Não tentarei dar a explicação dos efeitos musicais que o Espírito produz agindo
sobre o éter; o que é certo é que o Espírito produz os sons que quer, e que não pode
querer o que não sabe. Ora, pois, aquele que compreende muito, que tem em si a
harmonia, que dela está saturado, que goza ele mesmo de seu sentido íntimo, daquilo
nada impalpável, dessa abstração que é a concepção da harmonia, age quando quer
sobre o fluido universal que, instrumento fiel, reproduz o que o Espírito concebe e quer. O
éter vibra sob a ação da vontade do Espírito; a harmonia que este último traz em si se
concretiza, por assim dizer; ela se exala doce e suave como o perfume da violeta, ou ela
ruge como a tempestade, ou ela brilha como o raio, ou ela se lamenta como a brisa; ela é
rápida como o relâmpago, ou lenta como a nuvem; quebrada como um soluço, ou unida
como uma relva; é descabelada como uma catarata, ou calma como um lago; ela
murmura como um riacho ou estoura como uma torrente. Ora tem a aspereza agreste das
montanhas e ora a frescura de um oásis; ela é alternativamente triste e melancólica como
a noite, feliz e alegre como o dia; é caprichosa como a criança, consoladora como a mãe
e protetora como o pai; ela é desordenada como a paixão, límpida como o amor, e
grandiosa como a Natureza. Quando ela está neste último termo, se
confunde com a prece, glorifica a Deus, eleva ao arrebatamento aquele mesmo que
a produz ou a concebe.
Ó comparação! Comparação! Por que é preciso ser obrigado te empregar! Porque é
preciso dobrar-se às necessidades degradantes e emprestar, à natureza tangível,
imagens grosseiras para fazer conceber a sublime harmonia na qual o Espírito se deleita.

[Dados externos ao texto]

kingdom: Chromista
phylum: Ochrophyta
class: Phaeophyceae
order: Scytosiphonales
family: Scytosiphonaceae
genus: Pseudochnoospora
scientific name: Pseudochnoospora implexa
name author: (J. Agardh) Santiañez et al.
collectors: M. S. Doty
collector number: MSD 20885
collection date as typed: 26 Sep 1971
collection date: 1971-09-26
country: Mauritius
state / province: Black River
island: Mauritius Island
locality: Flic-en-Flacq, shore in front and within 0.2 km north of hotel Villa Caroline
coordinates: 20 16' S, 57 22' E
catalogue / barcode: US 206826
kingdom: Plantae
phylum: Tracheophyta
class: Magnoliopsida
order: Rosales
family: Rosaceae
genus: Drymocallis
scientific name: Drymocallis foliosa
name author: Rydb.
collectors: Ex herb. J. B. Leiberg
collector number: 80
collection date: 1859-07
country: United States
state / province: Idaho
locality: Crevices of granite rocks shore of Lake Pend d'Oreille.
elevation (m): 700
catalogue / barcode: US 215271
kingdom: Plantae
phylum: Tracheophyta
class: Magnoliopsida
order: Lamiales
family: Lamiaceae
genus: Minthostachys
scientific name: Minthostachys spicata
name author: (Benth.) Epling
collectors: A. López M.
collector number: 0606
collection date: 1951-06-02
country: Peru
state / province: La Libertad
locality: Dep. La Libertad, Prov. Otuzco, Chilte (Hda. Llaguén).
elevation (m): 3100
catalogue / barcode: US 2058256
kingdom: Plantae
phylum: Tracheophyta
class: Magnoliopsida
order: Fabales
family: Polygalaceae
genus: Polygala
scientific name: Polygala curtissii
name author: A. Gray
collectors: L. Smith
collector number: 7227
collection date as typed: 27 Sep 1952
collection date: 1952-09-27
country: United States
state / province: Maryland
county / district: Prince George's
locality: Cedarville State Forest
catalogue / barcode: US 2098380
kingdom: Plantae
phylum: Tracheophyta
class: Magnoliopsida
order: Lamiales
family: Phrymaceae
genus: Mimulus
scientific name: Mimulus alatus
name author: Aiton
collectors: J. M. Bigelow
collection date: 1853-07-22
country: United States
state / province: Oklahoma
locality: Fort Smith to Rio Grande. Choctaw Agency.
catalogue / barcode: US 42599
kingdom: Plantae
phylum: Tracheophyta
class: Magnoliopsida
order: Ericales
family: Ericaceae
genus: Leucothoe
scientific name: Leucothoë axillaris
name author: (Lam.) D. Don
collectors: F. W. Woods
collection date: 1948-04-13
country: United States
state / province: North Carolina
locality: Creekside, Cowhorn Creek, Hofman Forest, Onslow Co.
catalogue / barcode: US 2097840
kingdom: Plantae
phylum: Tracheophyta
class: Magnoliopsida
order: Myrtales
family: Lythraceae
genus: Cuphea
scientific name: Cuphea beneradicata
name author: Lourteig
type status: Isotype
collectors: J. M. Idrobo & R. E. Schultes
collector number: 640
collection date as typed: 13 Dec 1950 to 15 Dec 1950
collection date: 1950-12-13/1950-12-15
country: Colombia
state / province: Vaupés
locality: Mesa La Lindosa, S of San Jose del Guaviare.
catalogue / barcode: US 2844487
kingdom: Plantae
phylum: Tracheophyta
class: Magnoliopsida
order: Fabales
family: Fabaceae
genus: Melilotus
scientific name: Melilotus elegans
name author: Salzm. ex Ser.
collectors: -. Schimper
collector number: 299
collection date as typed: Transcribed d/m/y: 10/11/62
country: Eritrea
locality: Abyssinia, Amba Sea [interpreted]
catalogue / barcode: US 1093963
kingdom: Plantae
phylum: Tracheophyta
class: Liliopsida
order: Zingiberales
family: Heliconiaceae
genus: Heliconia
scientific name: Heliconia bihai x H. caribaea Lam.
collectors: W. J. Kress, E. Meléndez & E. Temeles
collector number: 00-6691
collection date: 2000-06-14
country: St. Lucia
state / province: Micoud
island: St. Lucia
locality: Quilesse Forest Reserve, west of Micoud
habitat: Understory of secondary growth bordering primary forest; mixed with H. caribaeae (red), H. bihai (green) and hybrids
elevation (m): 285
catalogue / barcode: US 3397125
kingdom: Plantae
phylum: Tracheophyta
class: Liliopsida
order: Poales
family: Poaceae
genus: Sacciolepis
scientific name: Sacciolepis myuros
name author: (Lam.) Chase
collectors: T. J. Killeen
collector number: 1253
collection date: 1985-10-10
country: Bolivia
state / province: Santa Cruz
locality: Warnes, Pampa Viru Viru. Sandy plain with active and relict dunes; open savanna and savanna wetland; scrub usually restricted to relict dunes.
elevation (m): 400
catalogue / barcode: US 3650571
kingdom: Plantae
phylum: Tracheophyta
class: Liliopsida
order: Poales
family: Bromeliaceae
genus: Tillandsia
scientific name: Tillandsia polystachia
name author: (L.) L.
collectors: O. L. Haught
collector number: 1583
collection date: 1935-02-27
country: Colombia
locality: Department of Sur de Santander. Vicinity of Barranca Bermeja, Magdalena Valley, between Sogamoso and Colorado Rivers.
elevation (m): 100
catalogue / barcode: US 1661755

E ainda, apesar das comparações, não se pode fazer compreender esta abstração que é
um sentimento quando ela é causa, e uma sensação quando se torna efeito.
O Espírito que tem o sentimento da harmonia é como o Espírito que tem a aquisição
intelectual; eles gozam constantemente, um e o outro, da propriedade inalienável que
acumularam. O Espírito inteligente, que ensina sua ciência àqueles que ignoram, sente a
felicidade de ensinar, porque sabe que faz felizes aqueles que ele instrui; o Espírito que
faz ressoar o éter dos acordes da harmonia que está nele, sente a felicidade de ver
satisfeitos aqueles que o escutam.
A harmonia, a ciência e a virtude são as três grandes concepções do Espírito: a
primeira o arrebata, a segunda o esclarece, a terceira o educa. Possuídas em suas
plenitudes, elas se confundem e constituem a pureza. Ó Espíritos puros que as
contendes! descei às nossas trevas e iluminai a nossa marcha; mostrai-nos o caminho
que haveis tomado a fim de que sigamos os vossos rastros!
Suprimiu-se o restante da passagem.